I have been waiting for this for quite some time, but I can’t quite figure out the reason why. I used to be wary of going home; a particular disagreeable portion of the time spent there was getting bombarded with questions like, “When are going to get married?”, or “When are you going to settle down and start your practice here in town?” Every damn time.
But, somehow, I am not extremely bothered despite the inevitability of that happening.
I even booked an UberX despite the triple-price surge. Michelle, in a black Ford EcoSport.
She was still four minutes away so I smoked a stick, my final one before home. Two minutes away, I puffed just a bit harder; most Michelles I knew did not like the smell of tobacco so early in the day.
Arriving now. She opened the front passenger seat window.
The melody her words swim in shook up any sleep-seeking cells I had. The minute nicotine I’ve managed to shore up was dispelled and my neurons too flooded with nostalgia, I failed to notice the ajar door hit my right knee.
“Good morning! Do you have a preferred route to the airport?”
How could she ask me that?! She should know all my preferences! Playing dumb, eh? Let’s see how far you’ll take this Michelle.
“Excuse me, Michelle? Did you, by any chance, study Accountancy?”
She looked at me, then laughed. She asked me how I figured it out. I knew because she used to bitch about her professors to me. I knew because I used to console her when she failed a quiz or fucked up a presentation. I knew because I memorized her schedule just so I can be there to pick her up, on time. I knew, but she clearly did not; she has no inkling of an idea as to who I am, who she was to me.
Drudging along EDSA, she offered me to play music from my device. With every fiber of my being, I mustered up my stubborness and chose to play CeeLo Green’s classic, Fuck You/Forget You. Though not the most apropos insult, given that she’s the one with the car, I stuck with my song choice and iced her out until we exited EDSA. I’m mature like that.
Friction is a bitch. My buttocks could pass for a panini press and my fragile ego was slowly broken down by my backfiring contempt, sliding off her impermeable ignorance. Holding a grudge against a person feigning amnesia is idiotic, apparently.
“Are you flying off to vacation? Hong Kong or South Korea?”
I shook my head. I told her, “I’m flying domestic, off to see family. It’ll suck but it has been a while so I’m overdue.” She cackled and placed her gear-shifting hand on my left shoulder. The traces of sweat on her clammy hand lingers on my sleeve. It smelt of the back rubs I used to guilt her into giving me.
So, I guess she’s not breaking character.

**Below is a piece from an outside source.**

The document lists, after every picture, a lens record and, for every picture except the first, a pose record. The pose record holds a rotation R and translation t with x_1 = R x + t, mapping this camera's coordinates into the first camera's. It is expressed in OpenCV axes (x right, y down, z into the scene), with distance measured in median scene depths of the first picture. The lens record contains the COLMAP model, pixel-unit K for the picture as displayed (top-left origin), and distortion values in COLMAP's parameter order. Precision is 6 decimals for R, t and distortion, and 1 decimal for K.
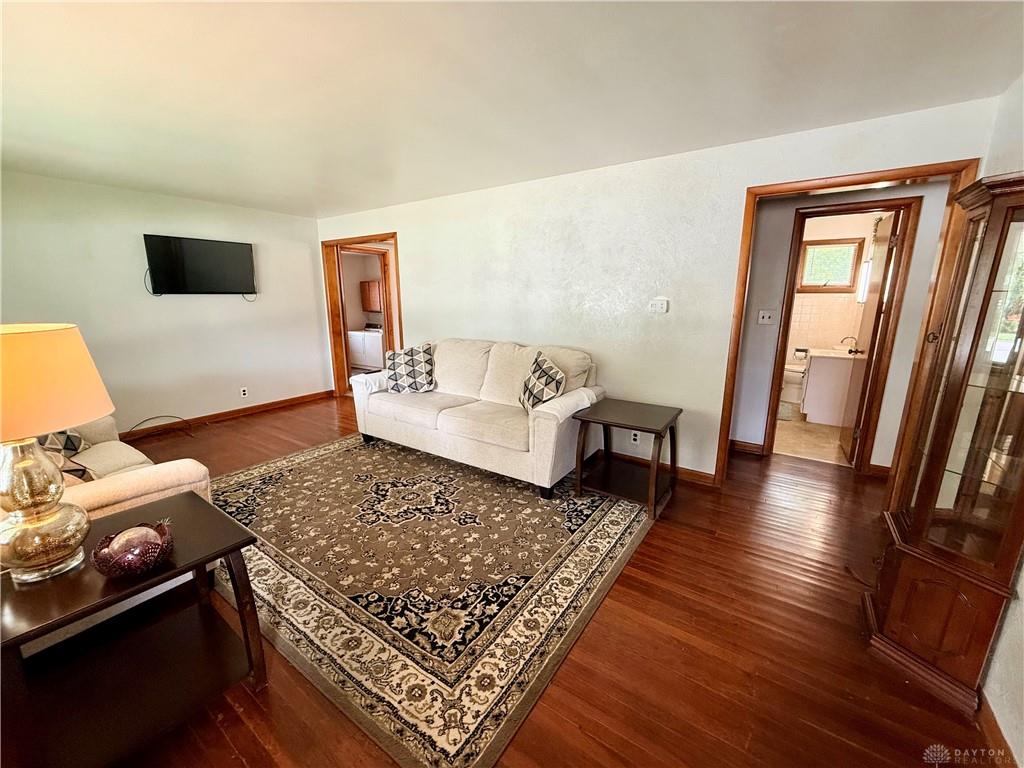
lens RADIAL K [[408.8, 0, 510.4], [0, 408.8, 385.4], [0, 0, 1]] dist [0.007417, -0.000183]
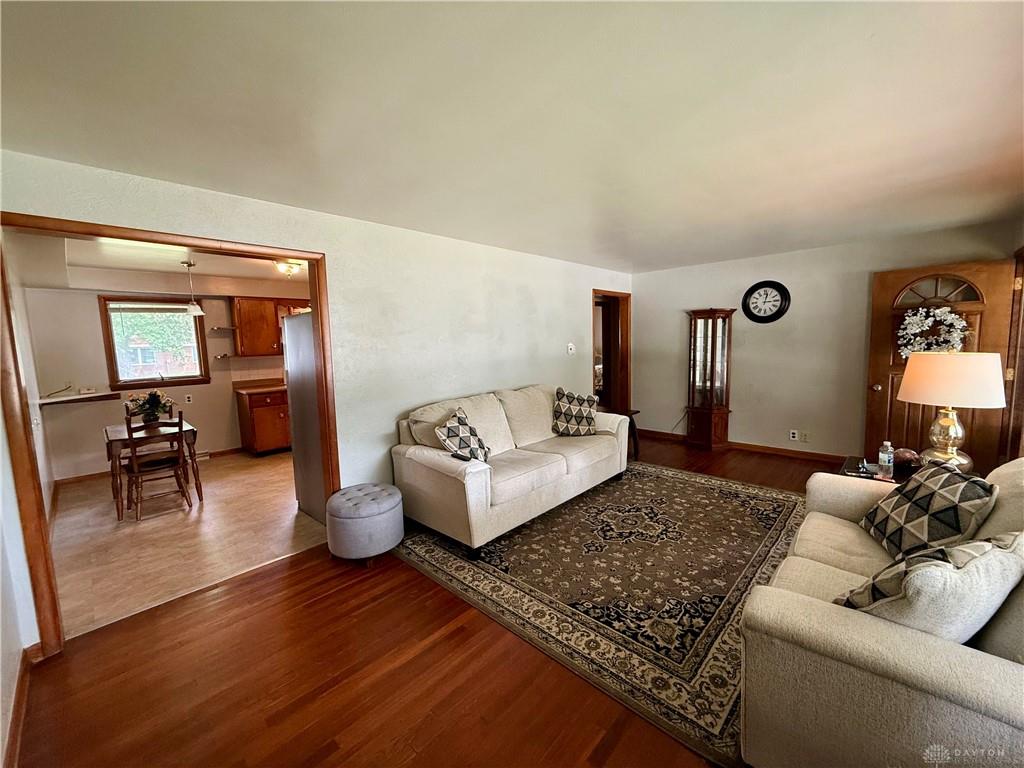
lens RADIAL K [[408.8, 0, 511.7], [0, 408.8, 383.8], [0, 0, 1]] dist [0.007417, -0.000183]
pose [[0.146617, -0.107750, 0.983307, -1.366852], [0.242640, 0.967598, 0.069849, -0.249552], [-0.958973, 0.228349, 0.168011, 1.055100]]
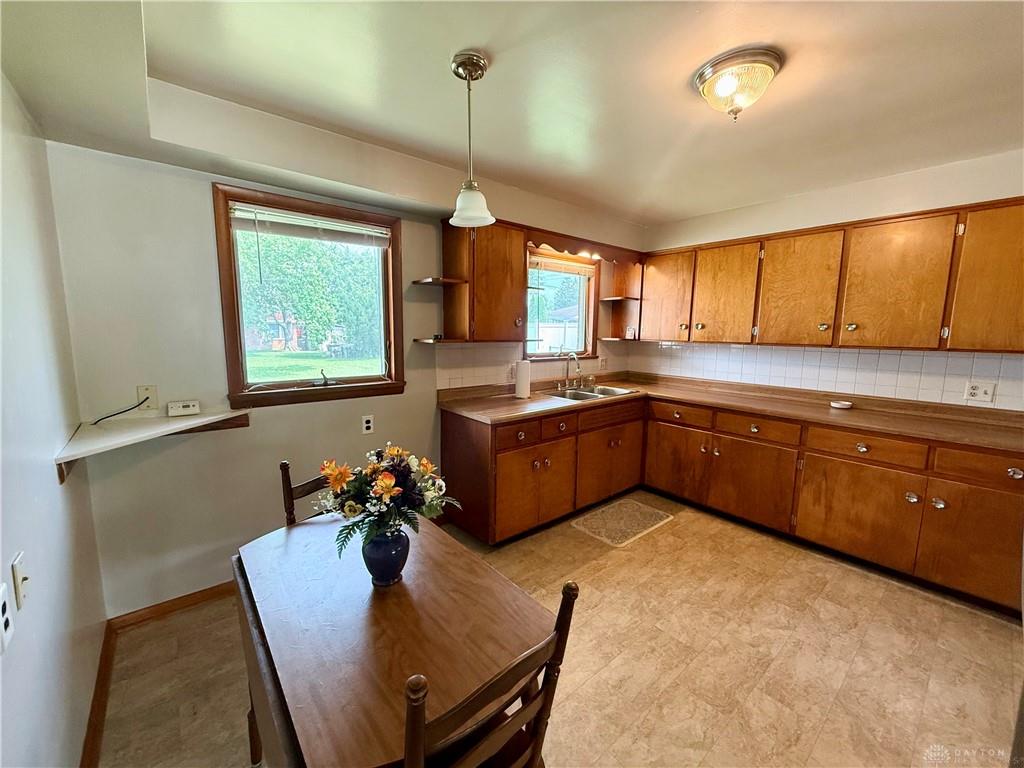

The chill of the A/C now scalded my forearms; syncing with the fury drudging beneath my skin. But her smile dispelled all, quelled me down, and left me stunned by the stark contrast of my memories of her and now.
Then the contrast died down, slowly pulled back, as trees started to creep up along the highway. It seemed proper since I was on my way home that images of roads bridging Cagayan de Oro and Butuan swam in my mind, and a tad improper that the person she once was seemed long gone. I’m stuck with this amnesiac angel driving me; mad and then some.

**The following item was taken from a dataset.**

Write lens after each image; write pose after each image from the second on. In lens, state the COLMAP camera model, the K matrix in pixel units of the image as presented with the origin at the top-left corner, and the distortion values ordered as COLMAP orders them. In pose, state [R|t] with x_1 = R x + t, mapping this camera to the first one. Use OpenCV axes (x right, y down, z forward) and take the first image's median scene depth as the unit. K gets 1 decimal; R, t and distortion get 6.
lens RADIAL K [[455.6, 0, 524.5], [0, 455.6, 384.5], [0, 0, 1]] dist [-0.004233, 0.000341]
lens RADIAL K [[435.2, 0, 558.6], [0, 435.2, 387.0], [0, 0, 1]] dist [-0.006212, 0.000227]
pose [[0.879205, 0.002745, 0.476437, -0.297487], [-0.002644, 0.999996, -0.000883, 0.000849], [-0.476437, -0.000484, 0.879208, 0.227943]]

We were nearing the toll gate when her phone rang. She asked me if she could pull over to take the call. I was early for my flight anyway. I never eavesdropped on her phone calls in the past, but since things are in seeming disarray for today, why not add to the chaos, right?
Turns out, I’m lousy at eavesdropping. The most I could make out was that she’ll meet with whoever she was talking to when she would be done with “this”.
We arrived at Terminal 3. I was about to get out of the car but she asked me to wait.
“For what?”, I asked.
“Just let this song finish. I don’t have Spotify so please let this finish. Before you go.”
She sang along, wrapping every note with the velvet of her voice and every quiver of her lips ripple through the air. The singer’s vocals hit its peak, sustained, then—
The once-muted noise of the terminal dropped. It now drowned out the fading song as she hurried over to the trunk. The peculiar sight of the absence of lines into the terminal was punctuated by a quite emphatic sprint. As he blurred past my window, I moved to open the door.
As I took in the atmosphere, my ears slowly acclimatize and caught the tail end of hushed goodbye. A thud. She had already unloaded my luggage, and now he was in the driver’s seat. I closed my eyes and tried to hum the melody of the song, in an attempt to induce the effects of theso-called Last Song Syndrome, just so I can make it through this flight, clinging to that. Only that. Then, a second thud.
“You forgot to pack your favorite hoodie. I guess it’s good someone never returned it.”
She bent down and opened a side pocket on her suitcase. A small, black box. She removed what was inside but kept it hidden inside her fist. She took my hand and gave me the object.
My cheeks were flushed, almost feverish, and further heat streaked by the gush of the warm creeks flowing from my eyes. I rested my lips upon the bridge of her nose and put my arms around her.
As the black Ford EcoSport sped off, we walked together to the terminal gates, and I mutter under my breath “Yes”.
“Louder. Say it like you mean it. Or you’re not getting your hoodie back.”